Existe ainda outra questão para compreender o lugar de Casanova de Fellini na obra de Fellini: a competição da televisão. Contrariado com a recepção negativa à Cidade das Mulheres, Fellini empreendeu um passeio incógnito pelos cinemas de Roma. Foi então que o cineasta se deu conta de que “o público mudou de planeta, ele não existe mais” (QUINTANA, A. 2007: 71). De acordo com Àngel Quintana, esta constatação desolada permite compreender o lado um tanto testamentário e de resistência dos filmes desse último período de Fellini. Depois do sucesso de Amarcord, o público deixa de se interessar pela obra do cineasta, ainda que a estética felliniana barroca e excessiva se populariza. As mídias reduzem o autor à sua própria caricatura, ao passo que suas obras são objeto de incompreensão, de polemicas e até de indiferença.
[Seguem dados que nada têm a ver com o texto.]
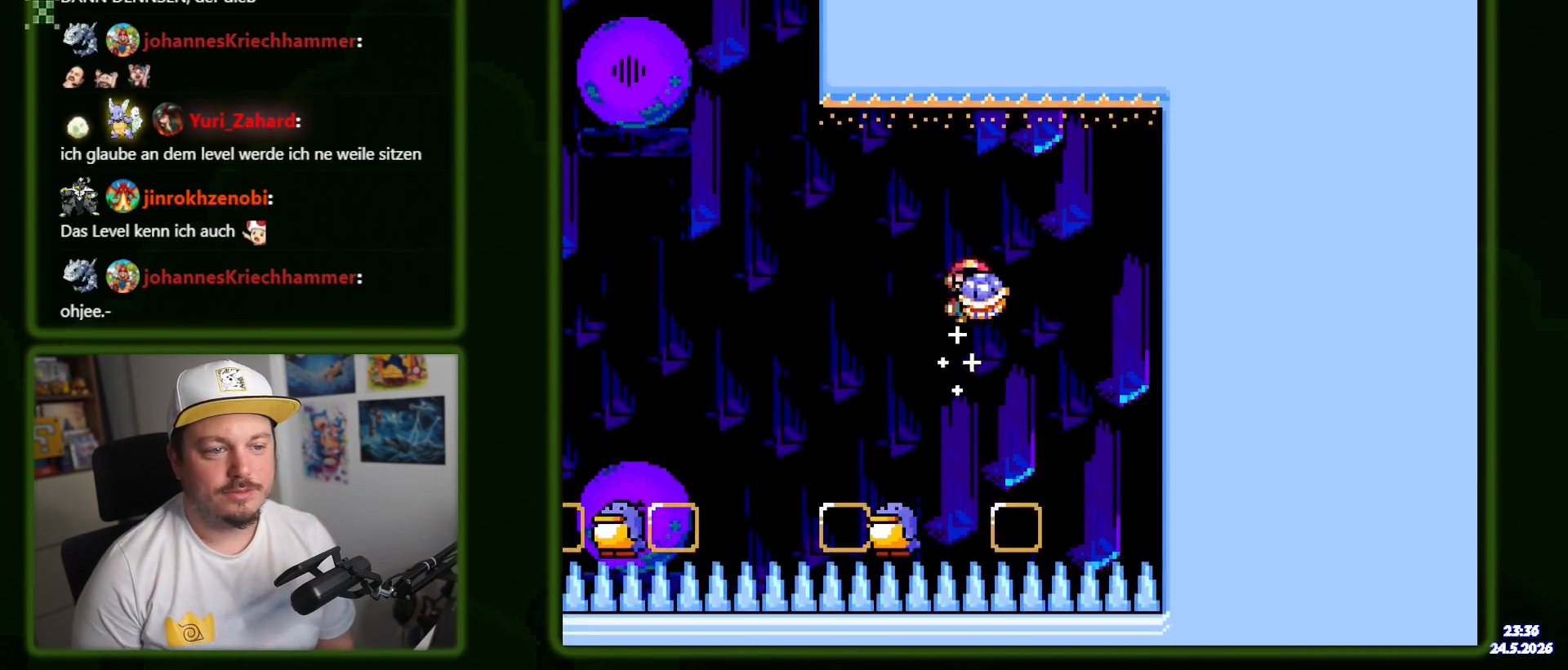
{"buttons": [], "events": [[134, "DPAD_RIGHT", "up"], [350, "DPAD_LEFT", "down"], [484, "DPAD_LEFT", "up"]]}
Segundo Quintana, entre Casanova (1976) e A Voz da Lua (La Voce della Luna, 1990), o cinema italiano atravessa uma grande crise criativa, cujo estopim foi a emergência dessa “neo-televisão”. O desconhecimento desse fato explica a incompreensão de críticos que, baseados apenas em estatísticas de bilheteria, depreciam obras de autores sem realizar a devida contextualização, gerando mais desinformação do que propriamente informação – a decadência, em termos de bilheteria, teria mais relação com a competição da televisão do que com desinteresse do público. A emergência do império da televisão de Silvio Berlusconi (que se desdobra até hoje em sua carreira na política) gerou a crise no cinema italiano (o público passou a assistir aos filmes em casa), diretamente responsável pela trajetória de cineastas italianos trabalhando no exterior – veja-se a obra de Michelangelo Antonioni e Bernardo Bertolucci. Fellini se entrincheirou nos estúdios da Cinecittà e tentou resistir à sociedade do espetáculo.
“(…) Subitamente, depois de Amarcord, concebido como a reconciliação definitiva entre o autor e o mundo onde crescera, Federico encontrou inspiração para se tornar um homem-contra-a-sociedade. Casanova de Fellini chama o super-macho mediterrâneo ao trabalho; Ensaio de Orquestra critica os elementos destrutivos da revolução social de 1968; A Cidade das Mulheres fecha contra o feminismo radical; E la Nave Va [1983] desafia uma sociedade que ignora os sinais de um apocalipse iminente. E assim, Ginger e Fred [1985], quando visto através dessas lentes, pode ser entendido como o filme contra a televisão de massa e Silvio Berlusconi (…)” (KEZICH, T. 2006: 367).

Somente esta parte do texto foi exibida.